Deuxième constatation : lorsque cette prescription apparemment insuffisante de statines et d’inhibiteurs de l’enzyme de conversion était corrigée pour la présence d’un état dépressif et/ou d’une diminution de la performance fonctionnelle, elle se normalisait et le paradoxe disparaissait. Ce qui aurait pu être pris pour un simple et indiscutable manque de qualité de la part des médecins traitants devenait quelque chose de plus complexe, que les informations généralement disponibles dans les banques de données ne permettaient pas de décoder. Deux explications furent proposées : le corps médical pourrait, face à des patients dépressifs, renoncer à faire prévaloir l’intérêt d’un traitement à visée préventive ou ne le faire qu’avec une molle insistance. Il est en effet connu qu’une imprégnation psychiatrique des patients altère substantiellement le comportement de leurs médecins et aboutit parfois à une prise en charge inadéquate. Il y aurait aussi, en ce cas, déficit de prise en charge, mais autre en serait la raison. L’autre hypothèse, et les chercheurs canadiens semblent lui accorder leur préférence, serait une absence d’adhésion des patients et leur non-observance pour ce type de thérapie, qui contrasterait avec leur attitude plus docile vis-à-vis des médicaments qui agissent sur les symptômes.
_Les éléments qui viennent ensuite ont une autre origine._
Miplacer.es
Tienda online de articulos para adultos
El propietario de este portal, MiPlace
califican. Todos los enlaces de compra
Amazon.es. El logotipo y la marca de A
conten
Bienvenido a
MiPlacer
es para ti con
Il paraît logique en effet d’attribuer aux patients la cause de ce comportement différentiel vis-à-vis de ces deux classes de médicaments.
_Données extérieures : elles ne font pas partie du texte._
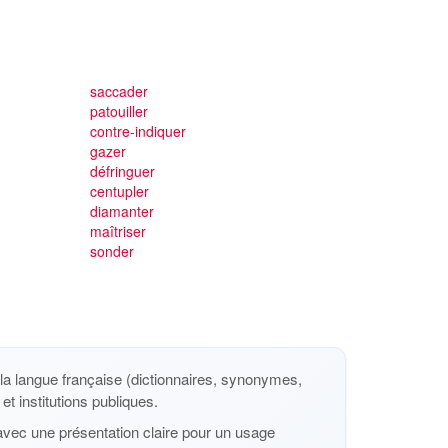
saccader
patouiller
contre-indiquer
gazer
défringuer
centupler
diamanter
maîtriser
sonder
a langue française (dictionnaires, synonymes,
et institutions publiques.
avec une présentation claire pour un usage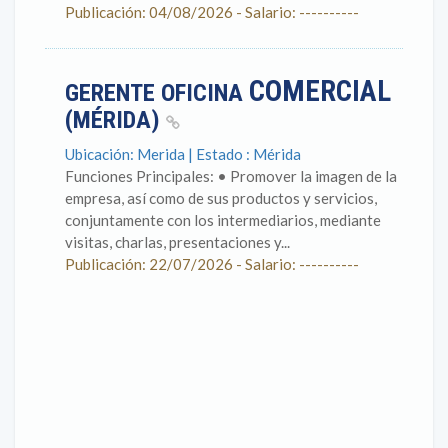
Publicación: 04/08/2026 - Salario: ----------
COMERCIAL
GERENTE OFICINA
(MÉRIDA)
Ubicación: Merida | Estado : Mérida
Funciones Principales: • Promover la imagen de la
empresa, así como de sus productos y servicios,
conjuntamente con los intermediarios, mediante
visitas, charlas, presentaciones y...
Publicación: 22/07/2026 - Salario: ----------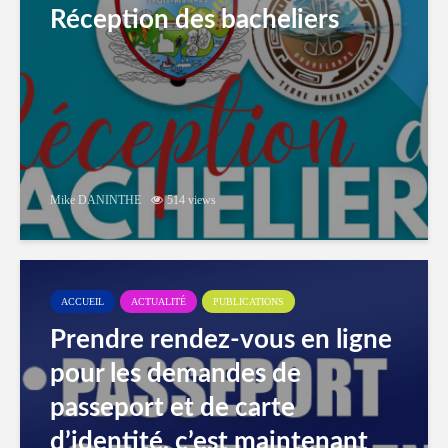
Réception des bacheliers
Mike DANINTHE
514 views
ACCUEIL
ACTUALITÉ
PUBLICATIONS
Prendre rendez-vous en ligne
pour les demandes de
passeport et de carte
d’identité, c’est maintenant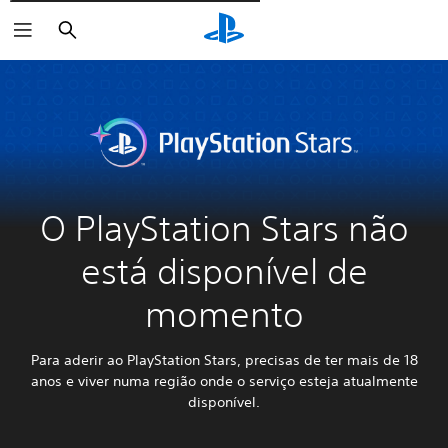
Pesquisar
O PlayStation Stars não
está disponível de
momento
Para aderir ao PlayStation Stars, precisas de ter mais de 18
anos e viver numa região onde o serviço esteja atualmente
disponível.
Quelle que soit la cause de ce phénomène, une conclusion demeure: les banques de données socio-démographiques et médicales conventionnelles permettent peut-être d’identifier des situations anormales, mais ne sont pas toujours capables de les expliquer correctement. Des analyses plus fines, portant sur d’autres éléments jusqu’alors négligés, telles la tendance dépressive et la capacité physique fonctionnelle, permettent un diagnostic plus fin qui relativise, voire infirme le jugement initial. Et il est permis de penser que d’autres composantes de la situation médicale du patient non encore explorées peuvent aussi affecter la prise en charge. A un moment où, dans la bouche des responsables administratifs et des caisses-maladie, l’expression «contrôle de qualité» est synonyme de parole d’évangile, l’utilisation systématique de banques de données inappropriées ou insuffisamment nuancées devrait être considérée avec un esprit sainement critique et susciter un doute raisonnable sur la validité de leurs conclusions. Il en est sans doute de même des «Diagnosis Related Groups (DRG)» sur la base desquels le remboursement des séjours hospitaliers va s’effectuer, DRG dont sont absentes les dimensions psychologiques des patients. A ce titre, il est rassurant et encourageant pour les médecins, trop souvent considérés comme des fauteurs de trouble par ces organismes si gourmands en données, de savoir que l’analyse de la prise en charge des malades ne peut se résumer à la prise en compte de seuls éléments prétendument objectifs parce que colligés dans de gigantesques fichiers, mais qu’elle dépend également des infinies variations de la personnalité des sujets et de leurs réactions. Une lapalissade pour beaucoup de praticiens sans doute, mais une vérité que devraient méditer nos gestionnaires de santé.